Parece que les remordió la conciencia y el domingo 29 de julio de 1821 el gobierno finalmente organizó los funerales, con toda la pompa, donde un grupo de altos oficiales trasladaron un féretro, figurando que llevaba mis despojos. Un largo cortejo, escoltado con mucha tropa y funcionarios compungidos y circunspectos, recorrió la ciudad; en la Catedral se ofició una misa, y Valentín Gómez rezó un responso.
Dije una y otra vez que no deseaba monumento, pero entonces no podía hacerme oír y el 20 de junio de 1903 se inauguró mi mausoleo. Ustedes comprobaron lo que había pasado en mis últimos años de vida. Aún así, cuando exhumaron mis pobres huesos, que se deshacían en las palmas de las manos de los frailes, dos ministros fueron sorprendidos robándose mis dientes y de la vergüenza y la condena social debieron devolverlos.
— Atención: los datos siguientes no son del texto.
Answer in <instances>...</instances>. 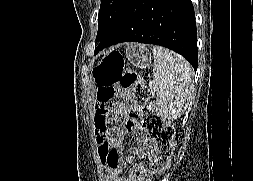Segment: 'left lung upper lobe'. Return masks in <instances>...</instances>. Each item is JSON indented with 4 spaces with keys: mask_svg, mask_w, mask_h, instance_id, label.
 Listing matches in <instances>:
<instances>
[{
    "mask_svg": "<svg viewBox=\"0 0 253 181\" xmlns=\"http://www.w3.org/2000/svg\"><path fill=\"white\" fill-rule=\"evenodd\" d=\"M130 1L101 0L96 41H99L114 26Z\"/></svg>",
    "mask_w": 253,
    "mask_h": 181,
    "instance_id": "left-lung-upper-lobe-1",
    "label": "left lung upper lobe"
}]
</instances>
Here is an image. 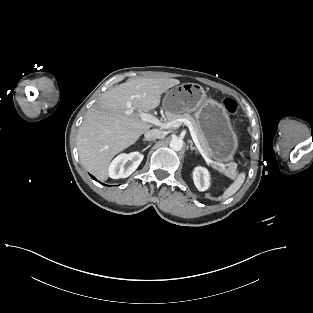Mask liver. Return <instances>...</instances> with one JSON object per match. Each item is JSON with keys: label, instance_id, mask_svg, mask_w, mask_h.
<instances>
[{"label": "liver", "instance_id": "6515ba94", "mask_svg": "<svg viewBox=\"0 0 313 313\" xmlns=\"http://www.w3.org/2000/svg\"><path fill=\"white\" fill-rule=\"evenodd\" d=\"M179 83L177 79L138 78L105 92L89 109L78 131L82 165L98 179L107 180L112 158L152 127L141 120L140 113L158 107L161 95Z\"/></svg>", "mask_w": 313, "mask_h": 313}]
</instances>
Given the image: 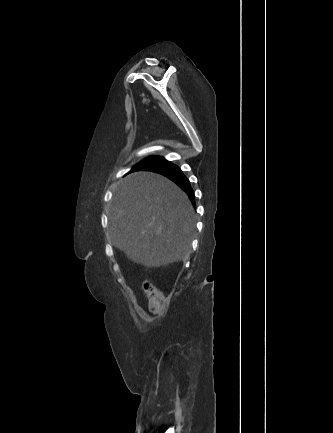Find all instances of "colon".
Listing matches in <instances>:
<instances>
[{
	"label": "colon",
	"instance_id": "colon-1",
	"mask_svg": "<svg viewBox=\"0 0 333 433\" xmlns=\"http://www.w3.org/2000/svg\"><path fill=\"white\" fill-rule=\"evenodd\" d=\"M142 287L149 298L151 311L155 314L159 313L164 306L162 293L150 281H145Z\"/></svg>",
	"mask_w": 333,
	"mask_h": 433
}]
</instances>
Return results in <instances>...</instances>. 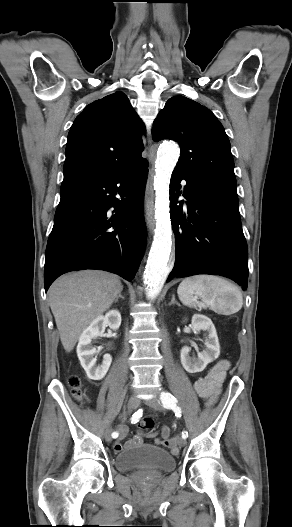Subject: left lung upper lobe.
<instances>
[{
  "label": "left lung upper lobe",
  "instance_id": "left-lung-upper-lobe-1",
  "mask_svg": "<svg viewBox=\"0 0 292 527\" xmlns=\"http://www.w3.org/2000/svg\"><path fill=\"white\" fill-rule=\"evenodd\" d=\"M154 141L171 139L181 148L174 172L185 180L236 191L230 142L205 106L178 95L170 98L153 123Z\"/></svg>",
  "mask_w": 292,
  "mask_h": 527
}]
</instances>
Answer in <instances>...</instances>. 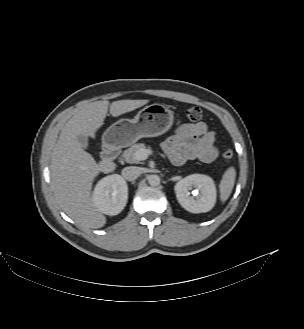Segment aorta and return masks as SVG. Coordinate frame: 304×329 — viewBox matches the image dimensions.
Returning <instances> with one entry per match:
<instances>
[{
    "mask_svg": "<svg viewBox=\"0 0 304 329\" xmlns=\"http://www.w3.org/2000/svg\"><path fill=\"white\" fill-rule=\"evenodd\" d=\"M148 183L151 186H158L160 184V177L158 175H150L148 177Z\"/></svg>",
    "mask_w": 304,
    "mask_h": 329,
    "instance_id": "1",
    "label": "aorta"
}]
</instances>
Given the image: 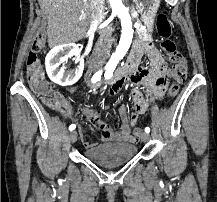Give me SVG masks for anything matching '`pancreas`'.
I'll return each mask as SVG.
<instances>
[{
	"label": "pancreas",
	"mask_w": 217,
	"mask_h": 202,
	"mask_svg": "<svg viewBox=\"0 0 217 202\" xmlns=\"http://www.w3.org/2000/svg\"><path fill=\"white\" fill-rule=\"evenodd\" d=\"M138 34L142 35L141 36L142 41H152L153 40L152 34L147 33L146 30H139Z\"/></svg>",
	"instance_id": "1"
}]
</instances>
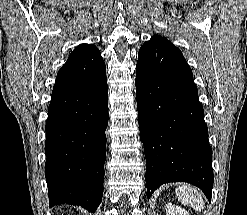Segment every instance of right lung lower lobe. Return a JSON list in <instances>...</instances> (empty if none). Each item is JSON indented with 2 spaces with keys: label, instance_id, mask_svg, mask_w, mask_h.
<instances>
[{
  "label": "right lung lower lobe",
  "instance_id": "right-lung-lower-lobe-1",
  "mask_svg": "<svg viewBox=\"0 0 247 215\" xmlns=\"http://www.w3.org/2000/svg\"><path fill=\"white\" fill-rule=\"evenodd\" d=\"M107 125L106 66L99 50L70 55L57 74L45 127L49 207L97 209L103 196Z\"/></svg>",
  "mask_w": 247,
  "mask_h": 215
}]
</instances>
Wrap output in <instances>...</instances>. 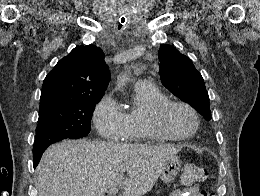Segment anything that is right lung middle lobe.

Indignación, como enterarme que las escuelas que doné se terminaron de inaugurar en 1997 y que el reloj que le regalé al bueno de Redhead lo robaron del Museo Histórico Nacional y ni noticias de él.
Se que los poderes de turno me han ubicado en un privilegiado sitial junto a mi admirado José de San Martín, el amigo Moreno, con Rivadavia -con quien he tenido mis idas y vueltas- y con otros que no llegué a conocer, pero que dicen que hicieron las cosas más o menos bien, pero que yo, claro, nunca me enteré porque me había muerto.
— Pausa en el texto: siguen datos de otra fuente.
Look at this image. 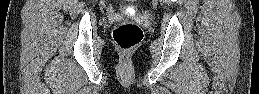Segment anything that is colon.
<instances>
[{
    "label": "colon",
    "instance_id": "1",
    "mask_svg": "<svg viewBox=\"0 0 259 94\" xmlns=\"http://www.w3.org/2000/svg\"><path fill=\"white\" fill-rule=\"evenodd\" d=\"M112 36L120 50L129 52L141 42L143 32L142 29L133 22H122L114 28Z\"/></svg>",
    "mask_w": 259,
    "mask_h": 94
}]
</instances>
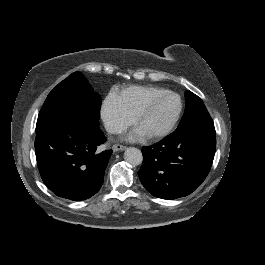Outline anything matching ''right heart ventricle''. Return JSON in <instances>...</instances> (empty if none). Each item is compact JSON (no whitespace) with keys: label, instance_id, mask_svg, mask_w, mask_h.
<instances>
[{"label":"right heart ventricle","instance_id":"e07e8e85","mask_svg":"<svg viewBox=\"0 0 265 265\" xmlns=\"http://www.w3.org/2000/svg\"><path fill=\"white\" fill-rule=\"evenodd\" d=\"M158 89L160 88L153 86H129L116 93L113 98L125 113L135 117L146 99Z\"/></svg>","mask_w":265,"mask_h":265}]
</instances>
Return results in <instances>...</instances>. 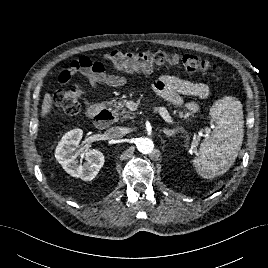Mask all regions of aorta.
Here are the masks:
<instances>
[{"instance_id":"762f6f07","label":"aorta","mask_w":268,"mask_h":268,"mask_svg":"<svg viewBox=\"0 0 268 268\" xmlns=\"http://www.w3.org/2000/svg\"><path fill=\"white\" fill-rule=\"evenodd\" d=\"M136 146L142 154H149L153 151L154 143L150 138L140 137L136 140Z\"/></svg>"}]
</instances>
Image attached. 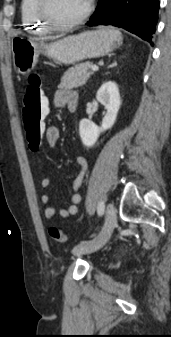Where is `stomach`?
I'll use <instances>...</instances> for the list:
<instances>
[{
	"mask_svg": "<svg viewBox=\"0 0 171 337\" xmlns=\"http://www.w3.org/2000/svg\"><path fill=\"white\" fill-rule=\"evenodd\" d=\"M121 43V33L110 27L68 36L50 44L17 37L12 40L13 64L18 73L26 75L34 69L40 54L59 63L74 64L102 57L118 48Z\"/></svg>",
	"mask_w": 171,
	"mask_h": 337,
	"instance_id": "0dacf381",
	"label": "stomach"
}]
</instances>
Sí sé que el día que pasé al otro mundo es el de la bandera que, a la que le di la vida en febrero de 1812. Qué quiere que les diga: la verdad que no recuerdo si mis últimas palabras fueron “ay, Patria mía”, pero qué bien si esas fueron las que dije en mis últimos momentos. Porque qué difícil resulta descansar en paz.